I had been working hard. I hadn’t yet pinpointed a good market for the 5000 word “Jasper and a Night of Thievery.”  I was puzzling over its subject matter, if a punch line near the end was too real for some. Meaning, a sock-to-the-stomach sort of reality ensconced inside gentle opening pages with swift bits of suspense. Then wham! The tough stuff. My career and life have perhaps unfolded like that too often. A challenge for me as a writer is to clarify the truth within a sturdy structure that is upheld by compassion, empathy and respect for our human journey. I also encourage the Divine to come forward in my characters. Truth-telling in writing has been something I can lose sleep over; my hopes and the mysterious writer’s way don’t always align powerfully or even well.

So I engage in many kinds of writing, creating pieces that are less perplexing, at times more uplifting. Briefer and perhaps occasionally even a lark. It all matters. They are gratifying to give shape and heft to, good tasks to support the greater body of work. And I write these without any fear, as opposed to longer fiction and non-fiction or poems that weave their way in and out of my psyche. Or sometimes harrass me until I relent. For reasons unknown to me, I can sit at a keyboard and words are freed as though water from a faucet. The immediacy of this writing on impulse thrills me. I just need to give it all permission to unfurl. It pulls me along until the period at the end, then fix a few things and head down again, nose to grindstone.

So being “Featured on Freshly Pressed” is a lovely honor. I am happy and grateful as I write this. “Pastime” was one of those brief stories that came quickly in entirety and gave me pleasure to share. This particular photo from the fifties came from a writer’s blog that I admire, Patricia Ann McNair’s as she offers daily writing prompts. I utilize my own photos as well as public domain art and photos.

Due to this blog I write a larger volume of pieces and my skills improve in the process. I am satisfied more often because I have the Tales for Life blog to supply. When I started this I was a neophyte in the blogosphere. It was a motivating force at a time I was lagging in many aspects of my life. It has become another potent avenue of creativity. A way to cull and offer what matters most to me as a writer-person as well as avail myself of other bloggers’ brave, beautiful and funny words. We are connected by an adoration of language, wherever we live or whatever we aspire to with our work. I am nourished by life–people and nature, God and my own tender, temperamental muse.

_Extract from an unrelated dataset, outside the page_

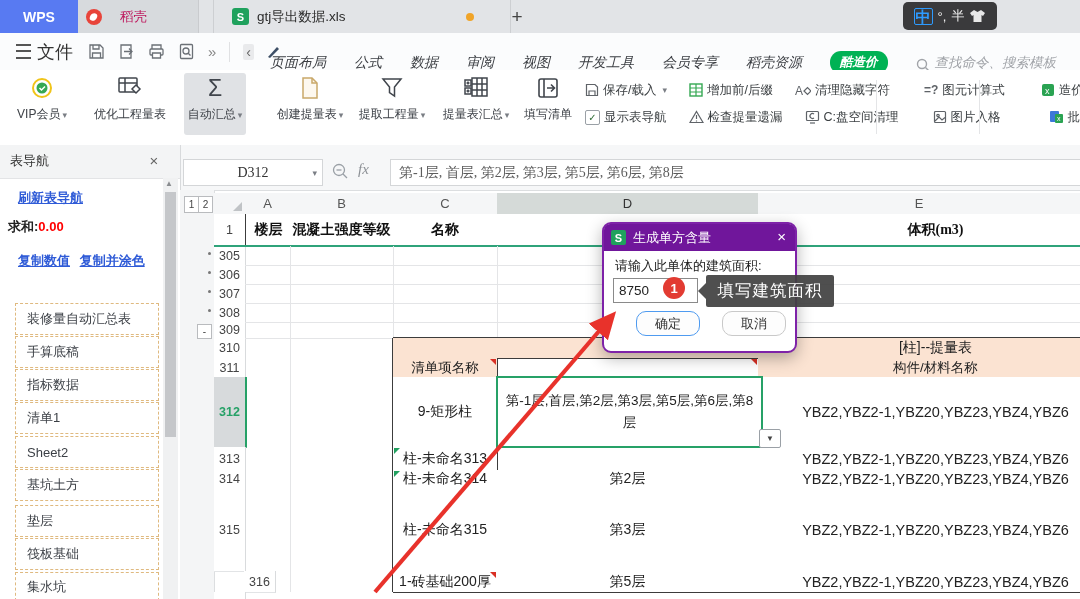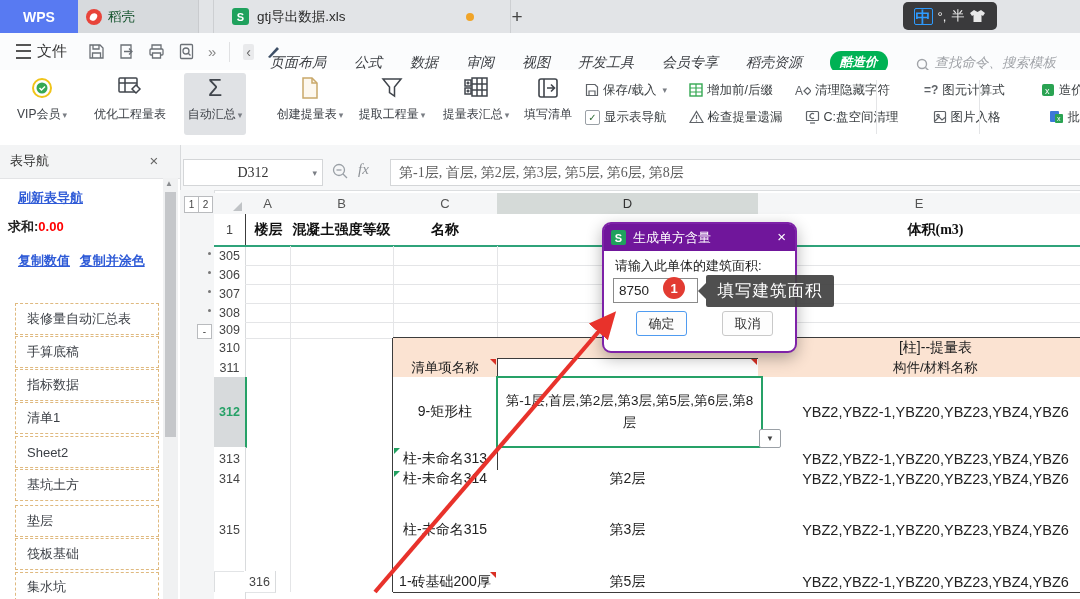"稻壳" .docer-tab { color: #14532d -> #be185d; gap: 6px -> 18px }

So here we are, each of us writing, making known our minds and hearts. What a way to live, make use of our time! It’s an endeavor of blessings. Thanks again, WordPress, for choosing my small story. And readers, I am profoundly loyal to the world of art-making–and so glad to have your company to keep along the way. Take your own risks. Speak your truth and I’ll keep speaking mine and so we keep the lifeblood of the pen (and laptop) astir.